We cuddled and kissed between minute sips off her drink. She tried to make every glass last. But Amelia kept her eye on us, and as soon as Heather started swirling her ice, she was upon us again, breathing into our faces, disturbing our embrace, forcing me to ante up and hold onto my place in the club. There was a hint in her mannerisms of us doing something vaguely illegal. It must have been against the rules, some sort of unknown sin, for us to enjoy one another’s company, to simply talk as I held gingerly onto Heather’s fingertips. I fumbled through my weekly allowance and forked over the bills I didn’t want to part with. Heather and I discussed everything from art to movies to literature to our dreams for the future. All around us, the rest of the customers were getting lap dances. Faceless girls ground their hips into unknown men’s crotches. Hidden in the corner, my heroin addict from earlier had her hands down an old man’s pants. His eyes were closed, and he held his head tilted back towards the ceiling. Spittle spouted from his lips. Heather wanted to be a preschool teacher because she loved children. We decided she could do that somewhere far away in our imaginary mountains.
We said goodbye slowly. Grins toyed with both of our faces. My hand slid down her arm to end with a light touch on the tips of her fingers. Her eyes sparkled with delight as I promised I’d call her the very next night. “I’d like that very much,” she said.
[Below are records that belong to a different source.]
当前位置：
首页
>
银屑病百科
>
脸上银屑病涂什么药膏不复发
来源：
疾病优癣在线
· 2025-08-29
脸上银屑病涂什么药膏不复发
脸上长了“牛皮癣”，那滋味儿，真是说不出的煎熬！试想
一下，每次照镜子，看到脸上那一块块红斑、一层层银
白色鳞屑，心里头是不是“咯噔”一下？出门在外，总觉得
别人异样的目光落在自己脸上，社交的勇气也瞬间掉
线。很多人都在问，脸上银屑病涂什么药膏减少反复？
I leaned down and kissed her one last time. She bit her upper lip as she told me, “Good night.”
Outside, on the street, the heat was suffocating. I could already feel myself dehydrating. The doorman asked me if I had a good time. I said, “Yeah,” in order to be polite. I reached into my pocket and felt the cocktail napkin with Heather’s number on it. Its rough edges were comforting and nice. Then, something shifted around inside of me. In the glare of the streetlights, with a barrage of honking horns, fantasy gave way to reality. My facial expression collapsed. The trap door that I’d been dreading opened up. I fell headlong into a black hole descending into my gut.
I pulled the cocktail napkin from my pocket, and I dropped it – hearts, squiggles, and all. It twirled in the stagnant air and fell into the empty gutter as I walked back along the vacant streets to return to greet the roaches who ruled my apartment while I was out, to spend all night sweating into and writhing across my lonely sheets. I never made it to the inner harbor.